I want more Gaming on Linux, but Stadia isn't it, for me, and MS is way more entrenched, with the better deal, unfortunately.

You don't have to pay a monthly fee for access to Stadia. You do for some features I believe (4k streaming, unless I'm mistaken), but it also includes various games to claim for "free" (if you count a monthly subscription as "free").

You can still pay for and play games without the monthly fee, and sometimes there are even sales.

And you can lose access to any other online service if it's shutdown, which would take a lot of games with it, it's just that Google doesn't have as high confidence with the public yet.
Quoting: sarmadRIP, Stadia.

and f*ck you Goolag altogether!
It's the whole business model that is the problem. They are offering people a opportunity to RENT games at retail prices, plus a monthly subscription on top. PLUS you need good internet and be close to one of their servers...
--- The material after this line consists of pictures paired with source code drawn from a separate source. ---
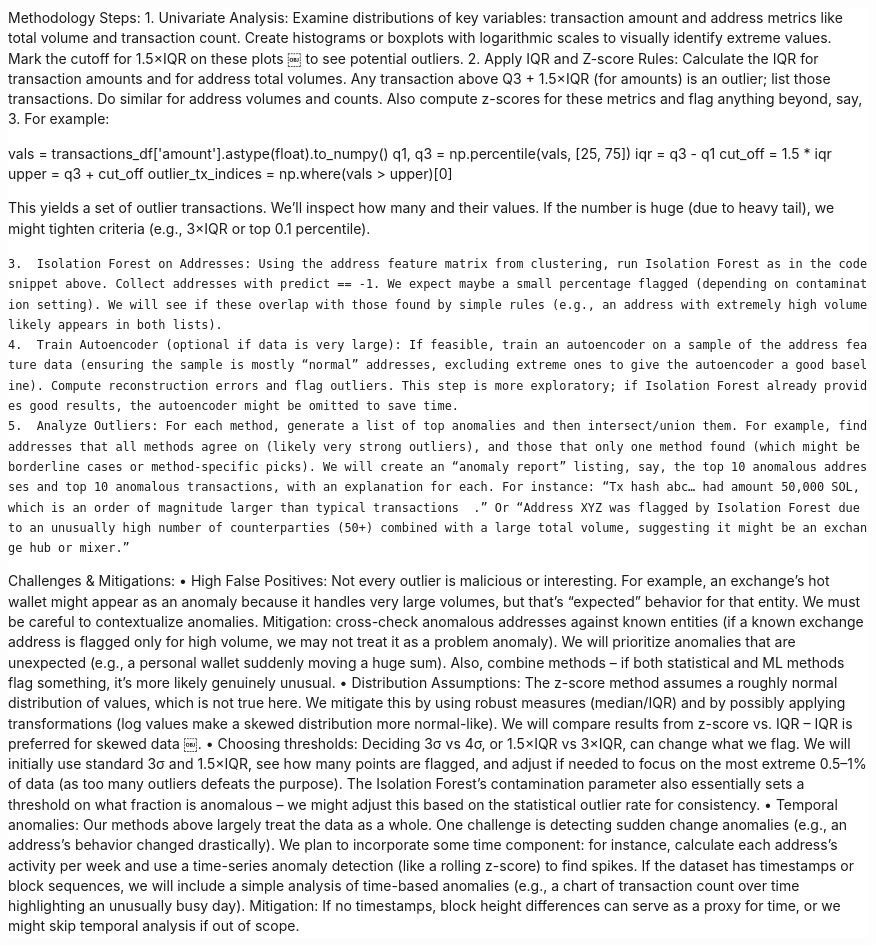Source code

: Methodology Steps:
	1.	Univariate Analysis: Examine distributions of key variables: transaction amount and address metrics like total volume and transaction count. Create histograms or boxplots with logarithmic scales to visually identify extreme values. Mark the cutoff for 1.5×IQR on these plots ￼ to see potential outliers.
	2.	Apply IQR and Z-score Rules: Calculate the IQR for transaction amounts and for address total volumes. Any transaction above Q3 + 1.5×IQR (for amounts) is an outlier; list those transactions. Do similar for address volumes and counts. Also compute z-scores for these metrics and flag anything beyond, say, 3.  For example:

vals = transactions_df['amount'].astype(float).to_numpy()
q1, q3 = np.percentile(vals, [25, 75])
iqr = q3 - q1
cut_off = 1.5 * iqr
upper = q3 + cut_off
outlier_tx_indices = np.where(vals > upper)[0]

This yields a set of outlier transactions. We’ll inspect how many and their values. If the number is huge (due to heavy tail), we might tighten criteria (e.g., 3×IQR or top 0.1 percentile).

	3.	Isolation Forest on Addresses: Using the address feature matrix from clustering, run Isolation Forest as in the code snippet above. Collect addresses with predict == -1. We expect maybe a small percentage flagged (depending on contamination setting). We will see if these overlap with those found by simple rules (e.g., an address with extremely high volume likely appears in both lists).
	4.	Train Autoencoder (optional if data is very large): If feasible, train an autoencoder on a sample of the address feature data (ensuring the sample is mostly “normal” addresses, excluding extreme ones to give the autoencoder a good baseline). Compute reconstruction errors and flag outliers. This step is more exploratory; if Isolation Forest already provides good results, the autoencoder might be omitted to save time.
	5.	Analyze Outliers: For each method, generate a list of top anomalies and then intersect/union them. For example, find addresses that all methods agree on (likely very strong outliers), and those that only one method found (which might be borderline cases or method-specific picks). We will create an “anomaly report” listing, say, the top 10 anomalous addresses and top 10 anomalous transactions, with an explanation for each. For instance: “Tx hash abc… had amount 50,000 SOL, which is an order of magnitude larger than typical transactions ￼.” Or “Address XYZ was flagged by Isolation Forest due to an unusually high number of counterparties (50+) combined with a large total volume, suggesting it might be an exchange hub or mixer.”

Challenges & Mitigations:
	•	High False Positives: Not every outlier is malicious or interesting. For example, an exchange’s hot wallet might appear as an anomaly because it handles very large volumes, but that’s “expected” behavior for that entity. We must be careful to contextualize anomalies. Mitigation: cross-check anomalous addresses against known entities (if a known exchange address is flagged only for high volume, we may not treat it as a problem anomaly). We will prioritize anomalies that are unexpected (e.g., a personal wallet suddenly moving a huge sum). Also, combine methods – if both statistical and ML methods flag something, it’s more likely genuinely unusual.
	•	Distribution Assumptions: The z-score method assumes a roughly normal distribution of values, which is not true here. We mitigate this by using robust measures (median/IQR) and by possibly applying transformations (log values make a skewed distribution more normal-like). We will compare results from z-score vs. IQR – IQR is preferred for skewed data ￼.
	•	Choosing thresholds: Deciding 3σ vs 4σ, or 1.5×IQR vs 3×IQR, can change what we flag. We will initially use standard 3σ and 1.5×IQR, see how many points are flagged, and adjust if needed to focus on the most extreme 0.5–1% of data (as too many outliers defeats the purpose). The Isolation Forest’s contamination parameter also essentially sets a threshold on what fraction is anomalous – we might adjust this based on the statistical outlier rate for consistency.
	•	Temporal anomalies: Our methods above largely treat the data as a whole. One challenge is detecting sudden change anomalies (e.g., an address’s behavior changed drastically). We plan to incorporate some time component: for instance, calculate each address’s activity per week and use a time-series anomaly detection (like a rolling z-score) to find spikes. If the dataset has timestamps or block sequences, we will include a simple analysis of time-based anomalies (e.g., a chart of transaction count over time highlighting an unusually busy day). Mitigation: If no timestamps, block height differences can serve as a proxy for time, or we might skip temporal analysis if out of scope.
It's just not very attractive, at least things like NVIDIA's and Shadow streaming services they let you use other stores if you want and have some bonuses sprinkled in, plus titles you buy are not restricted to just cloud gaming and are not simply rented.

Unless there is massive change in how they do their business model, and also have more local server access points, Stadia is going to have a rough time.

In saying that I'd love to see a open-sourced Stadia development model where anyone can try out their Linux based render tech. That might help dev interests allot..
But atm Google are like 'all your base belong to us', oh and please give us money.... yeah, nope.

Quoting: mirvYou can still pay for and play games without the monthly fee, and sometimes there are even sales.

None of which is cross-platform, none of which is advertised very well anywhere but on Stadia. Lots of strings attached to that whole package, UNLIKE other steaming platform options!

I challenge people to actually TRY the other options... There are many,.